A Medical Device Daily
HearUSA (West Palm Beach, Florida) has completed a transaction with the holders of the company's 2003 subordinated convertible notes. The participating holders converted $5.4 million of the outstanding principal of the notes into shares of the company's common stock at $1.75 per share in accordance with the original agreement as contemplated by the notes.
The company made cash payments to the participating holders of notes for the remaining principal balance of $409,000, canceling such notes. One of the 2003 investors did not participate in the transaction. The company paid that investor $375,000 of principal, leaving about $42,000 in principal unpaid. As part of the transaction, the company adjusted the exercise price of the outstanding warrants held by the investors and the participating investors exercised all of those warrants for cash. The company issued 2.5 million warrant shares to those warrant holders and received about $1.7 million in cash.
The company will no longer be required to make quarterly principal payments in the amount of $625,000 plus interest to the 2003 note holders. It will have one final principal payment to the non-participating investor of about $42,000 in June 2007.
After making the various aforementioned payments, the company will receive net cash of about $1 million.

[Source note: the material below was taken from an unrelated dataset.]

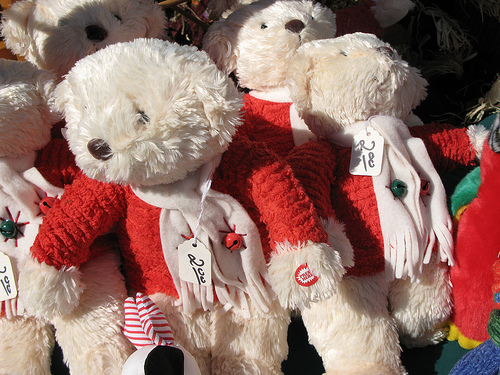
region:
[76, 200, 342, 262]
the teddy bear has red sweater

The conversion of 14 of the 15 units and the exercise of the warrants combined with the cash pay down will eliminate most of the non-cash debt discount amortization charges and the cash interest expense related to the financing in future periods, the company said. These expenses for 2006 totaled about $2.6 million, or 8 cents per common share. As a result of the transaction, the company will take a one-time final non-cash charge of about $2.4 million in 2Q07 resulting from the acceleration in the amortization of the debt discount related to the convertible notes for this transaction and the reduction in the price of the warrants to the investors, which accounted for about $1.4 million of the one-time charge.
"We are very pleased with this agreement as we believe it is a win-win situation for stockholders and the note holders alike," said Stephen Hansbrough, president/CEO of HearUSA. "Specifically, this deal is immediately accretive to the company as it eliminates the quarterly interest expense and non-cash charges related to the notes and brings in additional capital."
HearUSA provides hearing care to patients primarily through its company owned hearing care centers, which offer a complete range of hearing aids, with an emphasis on the latest digital technology. HearUSA Centers are located in California, Florida, New York, New Jersey, Massachusetts, Ohio, Michigan, and Missouri and the province of Ontario.